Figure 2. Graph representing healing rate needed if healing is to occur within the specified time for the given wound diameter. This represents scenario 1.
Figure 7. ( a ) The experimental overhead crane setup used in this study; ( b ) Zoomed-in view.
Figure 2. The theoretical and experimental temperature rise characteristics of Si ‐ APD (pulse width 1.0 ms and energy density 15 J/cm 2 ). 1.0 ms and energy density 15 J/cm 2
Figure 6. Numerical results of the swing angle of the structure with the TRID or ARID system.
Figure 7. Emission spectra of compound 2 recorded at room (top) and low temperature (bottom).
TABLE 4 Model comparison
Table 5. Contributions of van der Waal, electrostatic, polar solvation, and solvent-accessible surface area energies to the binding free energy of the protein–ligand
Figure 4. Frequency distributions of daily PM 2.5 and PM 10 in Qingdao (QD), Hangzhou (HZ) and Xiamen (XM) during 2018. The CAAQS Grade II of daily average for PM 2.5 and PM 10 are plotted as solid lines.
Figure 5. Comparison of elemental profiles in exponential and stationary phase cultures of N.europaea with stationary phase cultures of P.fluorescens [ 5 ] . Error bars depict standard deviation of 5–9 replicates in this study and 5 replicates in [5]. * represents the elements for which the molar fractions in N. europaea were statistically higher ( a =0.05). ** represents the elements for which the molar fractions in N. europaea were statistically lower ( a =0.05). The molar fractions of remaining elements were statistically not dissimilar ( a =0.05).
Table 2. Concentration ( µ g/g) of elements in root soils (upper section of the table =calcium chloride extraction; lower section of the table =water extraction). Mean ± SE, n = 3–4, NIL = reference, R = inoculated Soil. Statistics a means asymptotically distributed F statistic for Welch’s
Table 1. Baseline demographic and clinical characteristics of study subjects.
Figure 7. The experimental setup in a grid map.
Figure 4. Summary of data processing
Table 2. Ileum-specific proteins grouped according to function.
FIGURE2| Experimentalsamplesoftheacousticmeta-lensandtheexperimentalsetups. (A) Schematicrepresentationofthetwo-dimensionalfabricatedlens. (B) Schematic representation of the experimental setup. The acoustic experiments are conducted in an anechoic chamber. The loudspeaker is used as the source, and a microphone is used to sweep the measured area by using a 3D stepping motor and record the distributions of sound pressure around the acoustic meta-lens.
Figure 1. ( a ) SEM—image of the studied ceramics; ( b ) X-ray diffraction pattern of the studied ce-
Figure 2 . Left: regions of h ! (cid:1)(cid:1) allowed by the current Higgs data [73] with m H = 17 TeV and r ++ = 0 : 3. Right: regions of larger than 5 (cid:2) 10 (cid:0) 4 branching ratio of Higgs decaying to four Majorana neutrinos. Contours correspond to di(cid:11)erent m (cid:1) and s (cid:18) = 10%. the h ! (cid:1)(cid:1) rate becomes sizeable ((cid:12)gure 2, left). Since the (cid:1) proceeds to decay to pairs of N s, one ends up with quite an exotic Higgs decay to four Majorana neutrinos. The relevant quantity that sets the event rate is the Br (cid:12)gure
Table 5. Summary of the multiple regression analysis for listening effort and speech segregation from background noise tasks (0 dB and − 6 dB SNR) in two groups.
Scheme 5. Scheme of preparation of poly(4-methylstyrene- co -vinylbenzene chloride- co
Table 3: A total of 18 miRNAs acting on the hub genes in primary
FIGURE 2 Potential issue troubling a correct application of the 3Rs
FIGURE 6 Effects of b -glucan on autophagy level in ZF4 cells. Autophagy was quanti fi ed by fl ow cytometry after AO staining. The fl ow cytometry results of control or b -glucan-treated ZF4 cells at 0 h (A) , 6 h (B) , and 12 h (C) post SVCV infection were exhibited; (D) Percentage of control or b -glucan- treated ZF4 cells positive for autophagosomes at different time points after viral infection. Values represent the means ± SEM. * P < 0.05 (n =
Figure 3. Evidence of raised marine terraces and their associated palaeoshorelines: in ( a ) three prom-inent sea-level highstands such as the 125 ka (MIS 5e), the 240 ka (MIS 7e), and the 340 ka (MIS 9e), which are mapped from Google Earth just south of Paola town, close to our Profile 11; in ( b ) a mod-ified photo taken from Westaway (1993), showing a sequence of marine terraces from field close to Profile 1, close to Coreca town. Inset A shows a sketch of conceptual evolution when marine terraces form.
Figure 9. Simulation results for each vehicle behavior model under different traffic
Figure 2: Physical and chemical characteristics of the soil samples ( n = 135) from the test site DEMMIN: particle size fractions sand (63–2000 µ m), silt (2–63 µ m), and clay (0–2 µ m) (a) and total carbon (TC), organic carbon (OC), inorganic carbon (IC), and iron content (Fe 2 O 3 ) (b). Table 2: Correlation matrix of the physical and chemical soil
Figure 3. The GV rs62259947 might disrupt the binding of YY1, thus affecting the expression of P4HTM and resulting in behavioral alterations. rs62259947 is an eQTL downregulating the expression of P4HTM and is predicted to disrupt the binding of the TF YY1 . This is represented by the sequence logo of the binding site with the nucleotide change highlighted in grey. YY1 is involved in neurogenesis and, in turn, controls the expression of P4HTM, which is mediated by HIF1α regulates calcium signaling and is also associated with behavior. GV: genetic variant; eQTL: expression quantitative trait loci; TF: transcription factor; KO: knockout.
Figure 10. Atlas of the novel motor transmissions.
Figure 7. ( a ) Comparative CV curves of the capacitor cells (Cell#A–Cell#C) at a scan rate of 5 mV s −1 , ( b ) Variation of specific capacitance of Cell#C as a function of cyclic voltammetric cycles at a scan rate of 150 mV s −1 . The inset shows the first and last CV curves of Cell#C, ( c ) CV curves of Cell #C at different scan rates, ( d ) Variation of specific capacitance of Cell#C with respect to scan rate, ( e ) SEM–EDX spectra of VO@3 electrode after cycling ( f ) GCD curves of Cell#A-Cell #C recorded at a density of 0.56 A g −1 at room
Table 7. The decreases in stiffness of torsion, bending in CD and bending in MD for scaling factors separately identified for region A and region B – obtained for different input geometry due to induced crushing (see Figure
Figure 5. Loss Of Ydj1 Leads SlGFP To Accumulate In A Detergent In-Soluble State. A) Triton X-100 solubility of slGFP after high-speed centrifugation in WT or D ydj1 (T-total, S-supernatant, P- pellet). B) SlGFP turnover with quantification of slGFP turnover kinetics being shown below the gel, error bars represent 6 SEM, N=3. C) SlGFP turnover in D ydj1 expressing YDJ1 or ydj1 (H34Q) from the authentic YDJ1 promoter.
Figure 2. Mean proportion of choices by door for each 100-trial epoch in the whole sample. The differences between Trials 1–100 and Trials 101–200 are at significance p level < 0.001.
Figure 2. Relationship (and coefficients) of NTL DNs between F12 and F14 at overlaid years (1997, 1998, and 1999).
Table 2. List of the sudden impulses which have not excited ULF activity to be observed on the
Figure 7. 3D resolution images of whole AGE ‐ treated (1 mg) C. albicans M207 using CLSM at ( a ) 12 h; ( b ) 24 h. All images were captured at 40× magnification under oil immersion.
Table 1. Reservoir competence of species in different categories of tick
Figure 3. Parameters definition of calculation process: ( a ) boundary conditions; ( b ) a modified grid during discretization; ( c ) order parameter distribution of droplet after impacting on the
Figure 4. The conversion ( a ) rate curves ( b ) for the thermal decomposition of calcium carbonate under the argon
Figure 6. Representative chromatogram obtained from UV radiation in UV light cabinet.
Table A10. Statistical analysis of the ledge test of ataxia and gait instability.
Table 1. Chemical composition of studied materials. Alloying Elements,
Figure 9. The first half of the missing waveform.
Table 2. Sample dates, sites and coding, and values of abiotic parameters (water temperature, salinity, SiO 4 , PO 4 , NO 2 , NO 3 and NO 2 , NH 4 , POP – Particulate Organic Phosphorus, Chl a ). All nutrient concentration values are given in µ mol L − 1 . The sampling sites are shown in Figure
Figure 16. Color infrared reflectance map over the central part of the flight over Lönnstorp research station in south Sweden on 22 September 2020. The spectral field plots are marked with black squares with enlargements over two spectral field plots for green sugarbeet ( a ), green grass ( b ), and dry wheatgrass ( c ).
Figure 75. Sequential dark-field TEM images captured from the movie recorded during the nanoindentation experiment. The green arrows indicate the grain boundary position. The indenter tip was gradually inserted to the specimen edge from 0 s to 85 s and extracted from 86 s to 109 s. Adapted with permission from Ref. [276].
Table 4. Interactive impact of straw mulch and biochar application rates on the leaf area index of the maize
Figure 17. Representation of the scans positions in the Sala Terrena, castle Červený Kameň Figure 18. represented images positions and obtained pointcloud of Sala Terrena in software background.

What the exercise asks >> All lines in the data above from the one with "Figure 9. Simulation" through the one with "Figure 2: Physical" must be repeated exactly, and no others.

Answer to the problem >>
Figure 9. Simulation results for each vehicle behavior model under different traffic
Figure 2: Physical and chemical characteristics of the soil samples ( n = 135) from the test site DEMMIN: particle size fractions sand (63–2000 µ m), silt (2–63 µ m), and clay (0–2 µ m) (a) and total carbon (TC), organic carbon (OC), inorganic carbon (IC), and iron content (Fe 2 O 3 ) (b). Table 2: Correlation matrix of the physical and chemical soil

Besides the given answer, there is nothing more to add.